Page images and extracted text
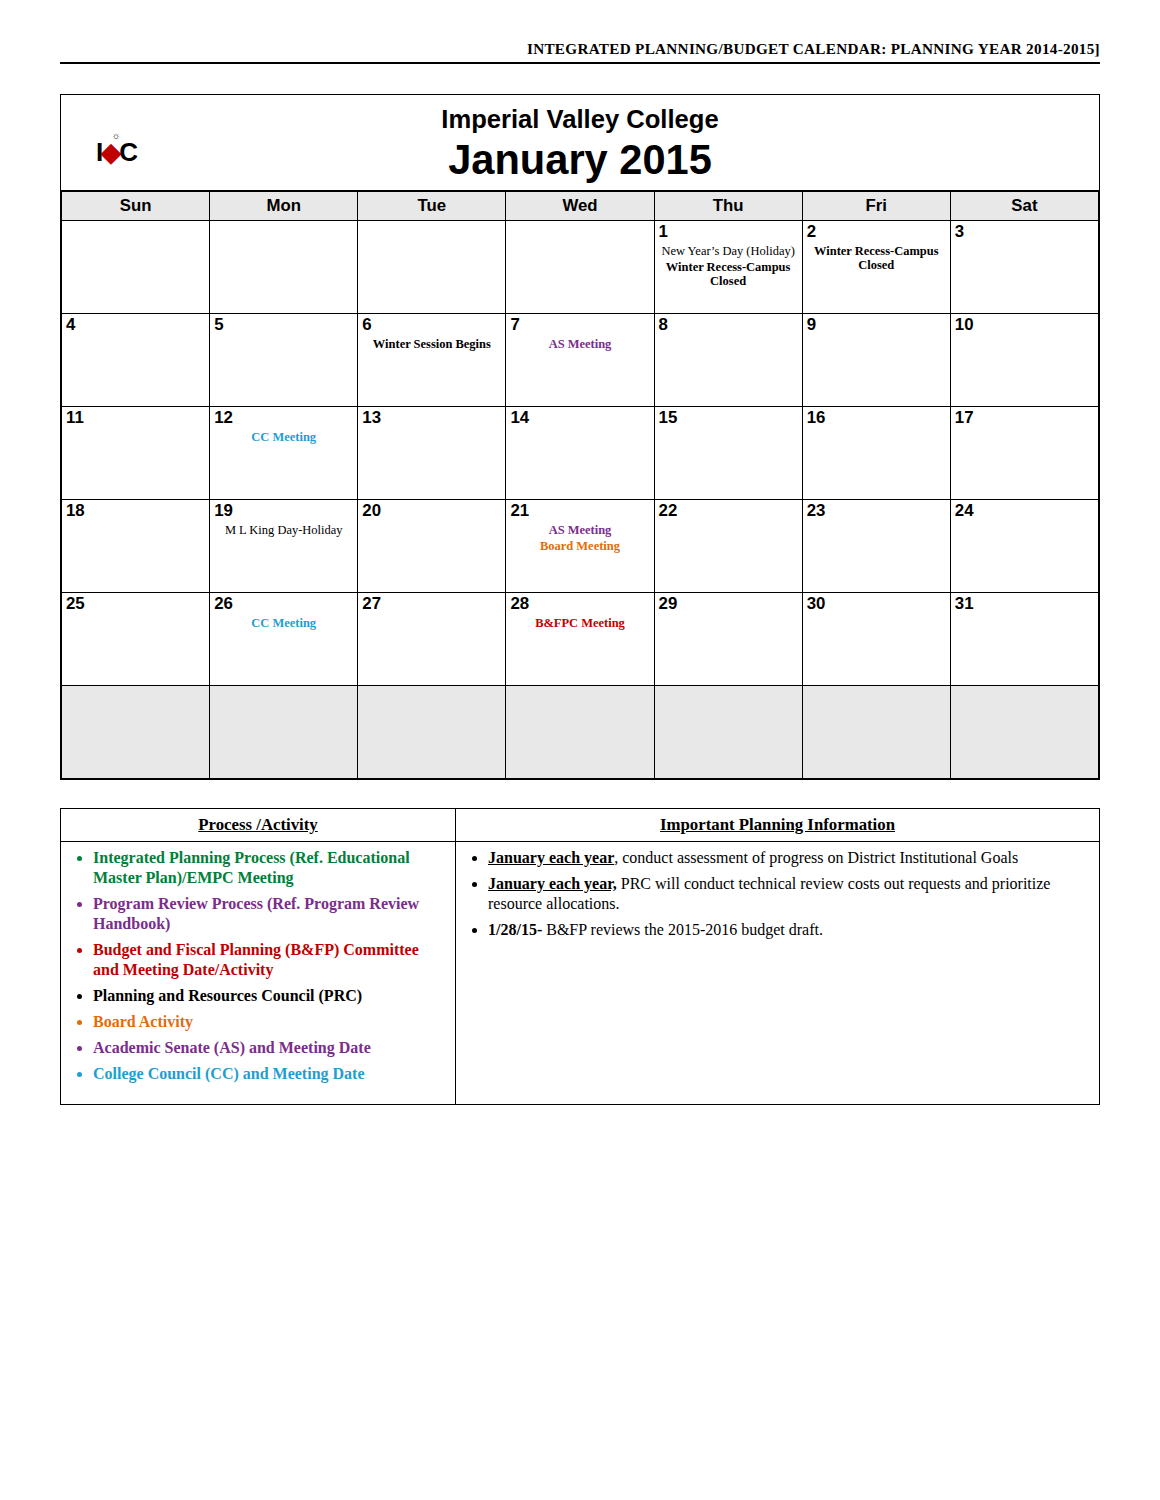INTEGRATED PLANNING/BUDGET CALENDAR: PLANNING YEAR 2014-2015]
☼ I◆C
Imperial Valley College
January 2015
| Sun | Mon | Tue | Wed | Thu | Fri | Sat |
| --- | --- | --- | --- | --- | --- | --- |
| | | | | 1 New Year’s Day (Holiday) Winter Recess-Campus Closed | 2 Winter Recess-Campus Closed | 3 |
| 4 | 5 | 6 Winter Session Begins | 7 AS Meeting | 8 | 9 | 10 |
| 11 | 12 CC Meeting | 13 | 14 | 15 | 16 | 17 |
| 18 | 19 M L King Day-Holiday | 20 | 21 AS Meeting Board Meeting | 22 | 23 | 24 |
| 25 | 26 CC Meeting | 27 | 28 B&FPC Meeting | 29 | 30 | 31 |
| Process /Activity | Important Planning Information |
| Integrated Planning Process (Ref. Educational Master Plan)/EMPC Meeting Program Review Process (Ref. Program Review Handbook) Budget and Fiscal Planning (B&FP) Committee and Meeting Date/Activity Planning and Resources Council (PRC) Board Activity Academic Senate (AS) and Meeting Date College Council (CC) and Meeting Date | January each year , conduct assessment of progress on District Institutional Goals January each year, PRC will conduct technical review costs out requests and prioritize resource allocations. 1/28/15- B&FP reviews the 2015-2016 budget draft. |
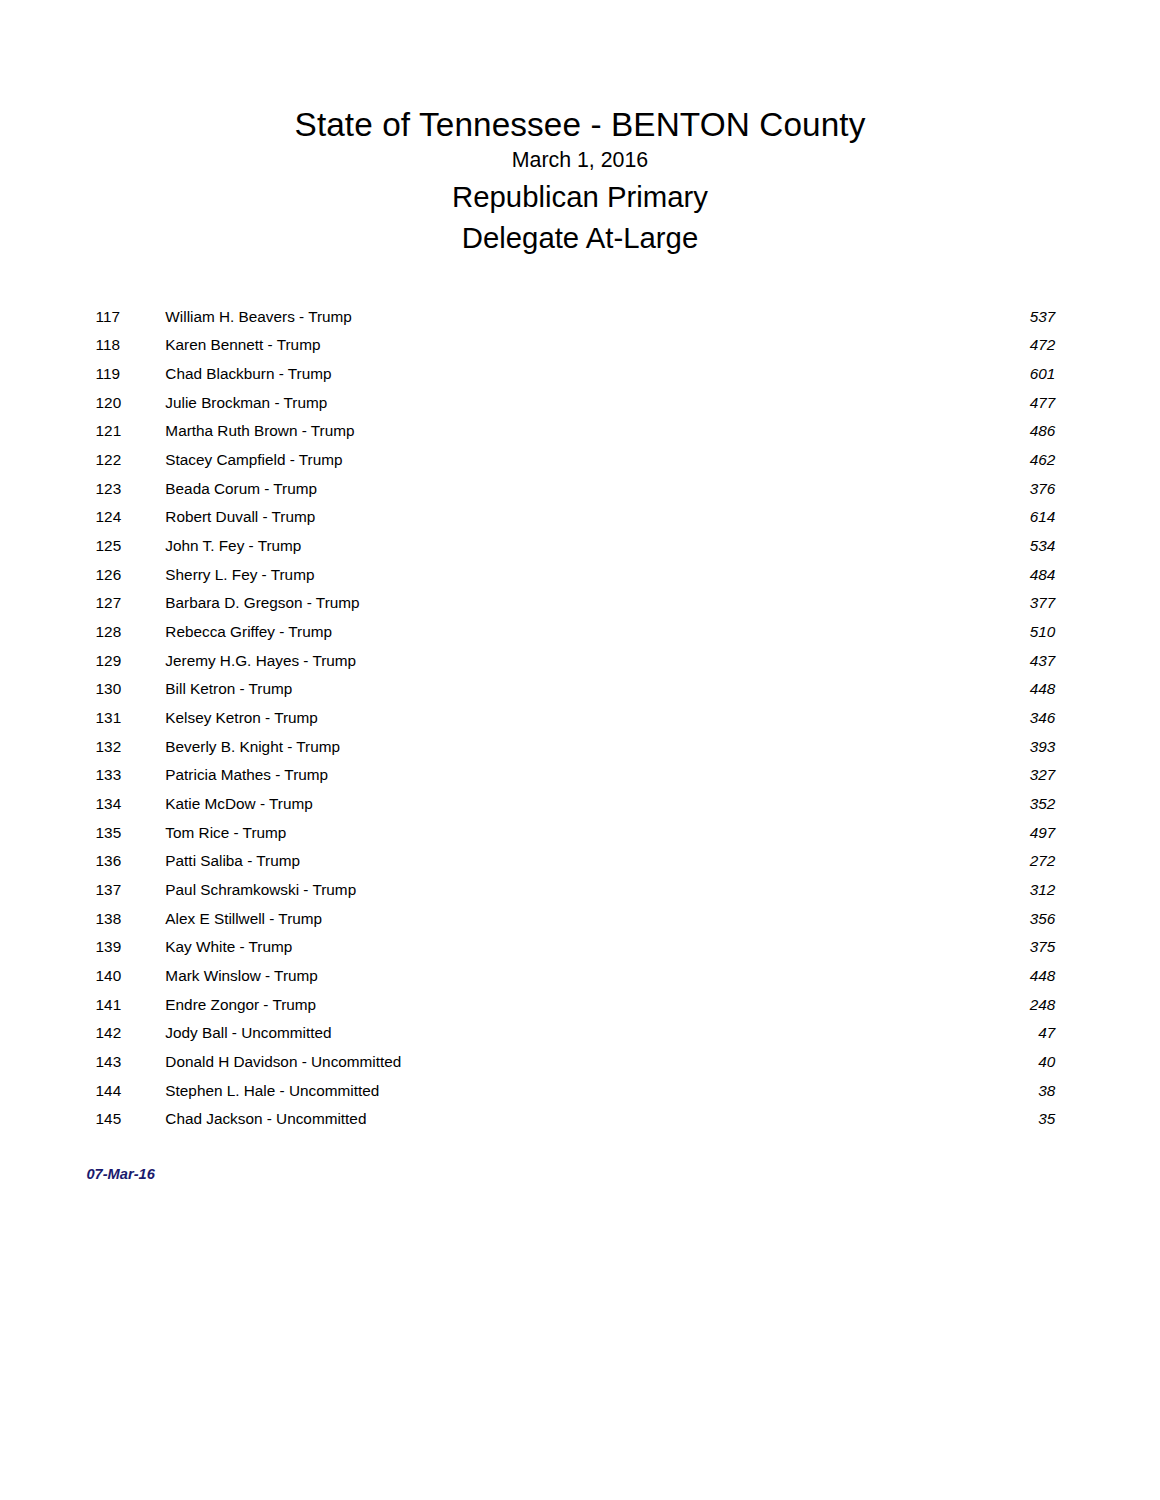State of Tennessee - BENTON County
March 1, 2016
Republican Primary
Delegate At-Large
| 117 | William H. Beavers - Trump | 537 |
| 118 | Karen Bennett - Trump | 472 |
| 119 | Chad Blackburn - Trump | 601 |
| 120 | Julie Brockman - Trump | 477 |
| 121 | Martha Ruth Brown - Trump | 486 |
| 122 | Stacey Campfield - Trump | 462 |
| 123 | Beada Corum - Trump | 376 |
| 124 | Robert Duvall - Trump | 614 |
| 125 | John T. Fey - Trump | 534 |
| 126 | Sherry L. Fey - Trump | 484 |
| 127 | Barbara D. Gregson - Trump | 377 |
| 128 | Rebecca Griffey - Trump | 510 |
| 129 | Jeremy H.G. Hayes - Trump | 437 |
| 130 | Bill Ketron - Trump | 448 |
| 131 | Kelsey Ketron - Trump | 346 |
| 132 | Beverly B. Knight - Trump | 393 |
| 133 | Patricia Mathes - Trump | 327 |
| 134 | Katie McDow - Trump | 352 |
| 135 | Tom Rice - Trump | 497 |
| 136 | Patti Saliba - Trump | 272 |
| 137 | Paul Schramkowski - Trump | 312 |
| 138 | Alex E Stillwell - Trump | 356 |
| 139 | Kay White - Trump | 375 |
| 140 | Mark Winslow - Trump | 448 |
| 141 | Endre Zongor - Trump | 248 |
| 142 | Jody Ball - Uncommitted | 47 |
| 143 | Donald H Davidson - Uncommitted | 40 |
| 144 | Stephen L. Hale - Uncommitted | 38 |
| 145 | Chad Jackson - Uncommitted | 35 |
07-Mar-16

### [Task to carry out]
Would you set down every line of the data above exactly, skipping the pictures?

### [Your solution]
INTEGRATED PLANNING/BUDGET CALENDAR: PLANNING YEAR 2014-2015]
☼ I◆C
Imperial Valley College
January 2015
| Sun | Mon | Tue | Wed | Thu | Fri | Sat |
| --- | --- | --- | --- | --- | --- | --- |
| | | | | 1 New Year’s Day (Holiday) Winter Recess-Campus Closed | 2 Winter Recess-Campus Closed | 3 |
| 4 | 5 | 6 Winter Session Begins | 7 AS Meeting | 8 | 9 | 10 |
| 11 | 12 CC Meeting | 13 | 14 | 15 | 16 | 17 |
| 18 | 19 M L King Day-Holiday | 20 | 21 AS Meeting Board Meeting | 22 | 23 | 24 |
| 25 | 26 CC Meeting | 27 | 28 B&FPC Meeting | 29 | 30 | 31 |
| Process /Activity | Important Planning Information |
| Integrated Planning Process (Ref. Educational Master Plan)/EMPC Meeting Program Review Process (Ref. Program Review Handbook) Budget and Fiscal Planning (B&FP) Committee and Meeting Date/Activity Planning and Resources Council (PRC) Board Activity Academic Senate (AS) and Meeting Date College Council (CC) and Meeting Date | January each year , conduct assessment of progress on District Institutional Goals January each year, PRC will conduct technical review costs out requests and prioritize resource allocations. 1/28/15- B&FP reviews the 2015-2016 budget draft. |
State of Tennessee - BENTON County
March 1, 2016
Republican Primary
Delegate At-Large
| 117 | William H. Beavers - Trump | 537 |
| 118 | Karen Bennett - Trump | 472 |
| 119 | Chad Blackburn - Trump | 601 |
| 120 | Julie Brockman - Trump | 477 |
| 121 | Martha Ruth Brown - Trump | 486 |
| 122 | Stacey Campfield - Trump | 462 |
| 123 | Beada Corum - Trump | 376 |
| 124 | Robert Duvall - Trump | 614 |
| 125 | John T. Fey - Trump | 534 |
| 126 | Sherry L. Fey - Trump | 484 |
| 127 | Barbara D. Gregson - Trump | 377 |
| 128 | Rebecca Griffey - Trump | 510 |
| 129 | Jeremy H.G. Hayes - Trump | 437 |
| 130 | Bill Ketron - Trump | 448 |
| 131 | Kelsey Ketron - Trump | 346 |
| 132 | Beverly B. Knight - Trump | 393 |
| 133 | Patricia Mathes - Trump | 327 |
| 134 | Katie McDow - Trump | 352 |
| 135 | Tom Rice - Trump | 497 |
| 136 | Patti Saliba - Trump | 272 |
| 137 | Paul Schramkowski - Trump | 312 |
| 138 | Alex E Stillwell - Trump | 356 |
| 139 | Kay White - Trump | 375 |
| 140 | Mark Winslow - Trump | 448 |
| 141 | Endre Zongor - Trump | 248 |
| 142 | Jody Ball - Uncommitted | 47 |
| 143 | Donald H Davidson - Uncommitted | 40 |
| 144 | Stephen L. Hale - Uncommitted | 38 |
| 145 | Chad Jackson - Uncommitted | 35 |
07-Mar-16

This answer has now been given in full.